* begin STORED RECORDS *

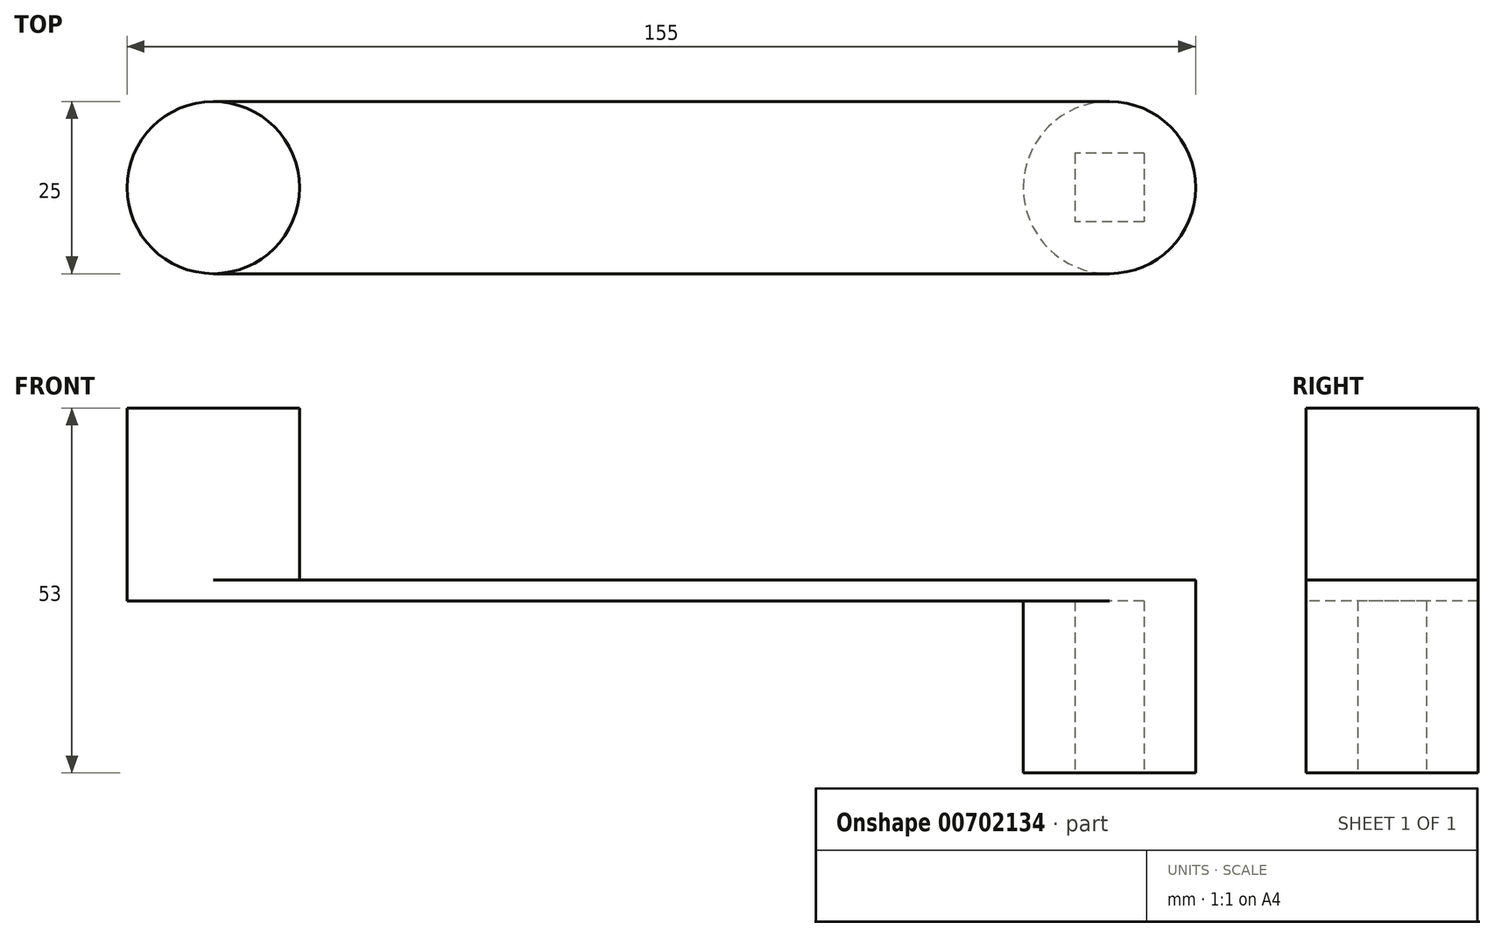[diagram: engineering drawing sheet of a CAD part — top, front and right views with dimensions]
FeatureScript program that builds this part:
annotation { "Feature Type Name" : "Feature", "Feature Type Description" : "" }
export const myFeature = defineFeature(function(context is Context, id is Id, definition is map)
    precondition{}
    {
        {
            var Q0;
            Q0=qCreatedBy(makeId("Top.planeOp"),FACE);
            var sketch = newSketch(context, id + "F0", { "sketchPlane" : qUnion([Q0])});
            skCircle(sketch, "E0", {"center": v(0, 0) * mm, "radius": 12.5 * mm});
            skLineSegment(sketch, "E1.bottom", {"start": v(5, 5) * mm, "end": v(-5, 5) * mm});
            skLineSegment(sketch, "E1.top", {"start": v(5, -5) * mm, "end": v(-5, -5) * mm});
            skLineSegment(sketch, "E1.left", {"start": v(5, 5) * mm, "end": v(5, -5) * mm});
            skLineSegment(sketch, "E1.right", {"start": v(-5, 5) * mm, "end": v(-5, -5) * mm});
            skSolve(sketch);
        }
        {
            var Q0;
            Q0=makeQuery(id+"F0.imprint","IMPRINT",FACE,{"disambiguationData":[TD([[makeQuery(id+"F0.imprint","IMPRINT",EDGE,{"derivedFrom":sQuery(id+"F0.wireOp",EDGE,"E0")}),1.0]])]});
            extrude(context, id + "F1", {"entities" : qUnion([Q0]), "depth" : 25 * mm, "offsetDistance" : 25 * mm});
        }
        {
            var Q0;
            Q0=makeQuery(id+"F1.opExtrude","CAP_FACE",FACE,{"disambiguationData":[OSD([sQuery(id+"F0.wireOp",EDGE,"E0"),sQuery(id+"F0.wireOp",EDGE,"E1.bottom"),sQuery(id+"F0.wireOp",EDGE,"E1.top"),sQuery(id+"F0.wireOp",EDGE,"E1.left"),sQuery(id+"F0.wireOp",EDGE,"E1.right")])],"isStart":false});
            var sketch = newSketch(context, id + "F2", { "sketchPlane" : qUnion([Q0])});
            skArc(sketch, "E2.0", {"start": v(0, -12.5) * mm, "mid": v(12.5, 0) * mm, "end": v(0, 12.5) * mm});
            skLineSegment(sketch, "E3.0", {"start": v(0, 12.5) * mm, "end": v(-130, 12.5) * mm});
            skLineSegment(sketch, "E4.0", {"start": v(0, -12.5) * mm, "end": v(-130, -12.5) * mm});
            skArc(sketch, "E5", {"start": v(-130, 12.5) * mm, "mid": v(-142.5, 0) * mm, "end": v(-130, -12.5) * mm});
            skSolve(sketch);
        }
        {
            var Q0;
            Q0 = qSketchRegion(id + "F2", true);
            extrude(context, id + "F3", {"entities" : qUnion([Q0]), "operationType" : NewBodyOperationType.ADD, "depth" : 3 * mm, "offsetDistance" : 25 * mm});
        }
        {
            var Q0;
            Q0=makeQuery(id+"F3.opExtrude","CAP_FACE",FACE,{"disambiguationData":[OSD([sQuery(id+"F2.wireOp",EDGE,"E2.0"),sQuery(id+"F2.wireOp",EDGE,"E3.0"),sQuery(id+"F2.wireOp",EDGE,"E4.0"),sQuery(id+"F2.wireOp",EDGE,"E5")])],"isStart":false});
            var sketch = newSketch(context, id + "F4", { "sketchPlane" : qUnion([Q0])});
            skCircle(sketch, "E6", {"center": v(-130, 0) * mm, "radius": 12.5 * mm});
            skSolve(sketch);
        }
        {
            var Q0;
            {var subQ0=sQuery(id+"F4.wireOp",EDGE,"E6");var subQ1=makeQuery(id+"F4.imprint","INTERSECT",VERTEX,{"derivedFrom":[makeQuery(id+"F3.opExtrude","CAP_EDGE",EDGE,{"disambiguationData":[OSD([sQuery(id+"F2.wireOp",EDGE,"E3.0")])],"isStart":false}),subQ0]});Q0=makeQuery(id+"F4.imprint","IMPRINT",FACE,{"disambiguationData":[TD([[makeQuery(id+"F4.imprint","IMPRINT",EDGE,{"disambiguationData":[TD([[subQ1,-1.0]])],"derivedFrom":subQ0}),1.0]])]});}
            extrude(context, id + "F5", {"entities" : qUnion([Q0]), "operationType" : NewBodyOperationType.ADD, "depth" : 25 * mm, "offsetDistance" : 25 * mm});
        }
    });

* end STORED RECORDS *

[YOUR INSTRUCTIONS] Please update the entries above by replacing "myFeature" with "partFeature" and leaving everything else unchanged. Omit the pictures from your answer.

[CORRECT RESULT]
[diagram: engineering drawing sheet of a CAD part — top, front and right views with dimensions]
FeatureScript program that builds this part:
annotation { "Feature Type Name" : "Feature", "Feature Type Description" : "" }
export const partFeature = defineFeature(function(context is Context, id is Id, definition is map)
    precondition{}
    {
        {
            var Q0;
            Q0=qCreatedBy(makeId("Top.planeOp"),FACE);
            var sketch = newSketch(context, id + "F0", { "sketchPlane" : qUnion([Q0])});
            skCircle(sketch, "E0", {"center": v(0, 0) * mm, "radius": 12.5 * mm});
            skLineSegment(sketch, "E1.bottom", {"start": v(5, 5) * mm, "end": v(-5, 5) * mm});
            skLineSegment(sketch, "E1.top", {"start": v(5, -5) * mm, "end": v(-5, -5) * mm});
            skLineSegment(sketch, "E1.left", {"start": v(5, 5) * mm, "end": v(5, -5) * mm});
            skLineSegment(sketch, "E1.right", {"start": v(-5, 5) * mm, "end": v(-5, -5) * mm});
            skSolve(sketch);
        }
        {
            var Q0;
            Q0=makeQuery(id+"F0.imprint","IMPRINT",FACE,{"disambiguationData":[TD([[makeQuery(id+"F0.imprint","IMPRINT",EDGE,{"derivedFrom":sQuery(id+"F0.wireOp",EDGE,"E0")}),1.0]])]});
            extrude(context, id + "F1", {"entities" : qUnion([Q0]), "depth" : 25 * mm, "offsetDistance" : 25 * mm});
        }
        {
            var Q0;
            Q0=makeQuery(id+"F1.opExtrude","CAP_FACE",FACE,{"disambiguationData":[OSD([sQuery(id+"F0.wireOp",EDGE,"E0"),sQuery(id+"F0.wireOp",EDGE,"E1.bottom"),sQuery(id+"F0.wireOp",EDGE,"E1.top"),sQuery(id+"F0.wireOp",EDGE,"E1.left"),sQuery(id+"F0.wireOp",EDGE,"E1.right")])],"isStart":false});
            var sketch = newSketch(context, id + "F2", { "sketchPlane" : qUnion([Q0])});
            skArc(sketch, "E2.0", {"start": v(0, -12.5) * mm, "mid": v(12.5, 0) * mm, "end": v(0, 12.5) * mm});
            skLineSegment(sketch, "E3.0", {"start": v(0, 12.5) * mm, "end": v(-130, 12.5) * mm});
            skLineSegment(sketch, "E4.0", {"start": v(0, -12.5) * mm, "end": v(-130, -12.5) * mm});
            skArc(sketch, "E5", {"start": v(-130, 12.5) * mm, "mid": v(-142.5, 0) * mm, "end": v(-130, -12.5) * mm});
            skSolve(sketch);
        }
        {
            var Q0;
            Q0 = qSketchRegion(id + "F2", true);
            extrude(context, id + "F3", {"entities" : qUnion([Q0]), "operationType" : NewBodyOperationType.ADD, "depth" : 3 * mm, "offsetDistance" : 25 * mm});
        }
        {
            var Q0;
            Q0=makeQuery(id+"F3.opExtrude","CAP_FACE",FACE,{"disambiguationData":[OSD([sQuery(id+"F2.wireOp",EDGE,"E2.0"),sQuery(id+"F2.wireOp",EDGE,"E3.0"),sQuery(id+"F2.wireOp",EDGE,"E4.0"),sQuery(id+"F2.wireOp",EDGE,"E5")])],"isStart":false});
            var sketch = newSketch(context, id + "F4", { "sketchPlane" : qUnion([Q0])});
            skCircle(sketch, "E6", {"center": v(-130, 0) * mm, "radius": 12.5 * mm});
            skSolve(sketch);
        }
        {
            var Q0;
            {var subQ0=sQuery(id+"F4.wireOp",EDGE,"E6");var subQ1=makeQuery(id+"F4.imprint","INTERSECT",VERTEX,{"derivedFrom":[makeQuery(id+"F3.opExtrude","CAP_EDGE",EDGE,{"disambiguationData":[OSD([sQuery(id+"F2.wireOp",EDGE,"E3.0")])],"isStart":false}),subQ0]});Q0=makeQuery(id+"F4.imprint","IMPRINT",FACE,{"disambiguationData":[TD([[makeQuery(id+"F4.imprint","IMPRINT",EDGE,{"disambiguationData":[TD([[subQ1,-1.0]])],"derivedFrom":subQ0}),1.0]])]});}
            extrude(context, id + "F5", {"entities" : qUnion([Q0]), "operationType" : NewBodyOperationType.ADD, "depth" : 25 * mm, "offsetDistance" : 25 * mm});
        }
    });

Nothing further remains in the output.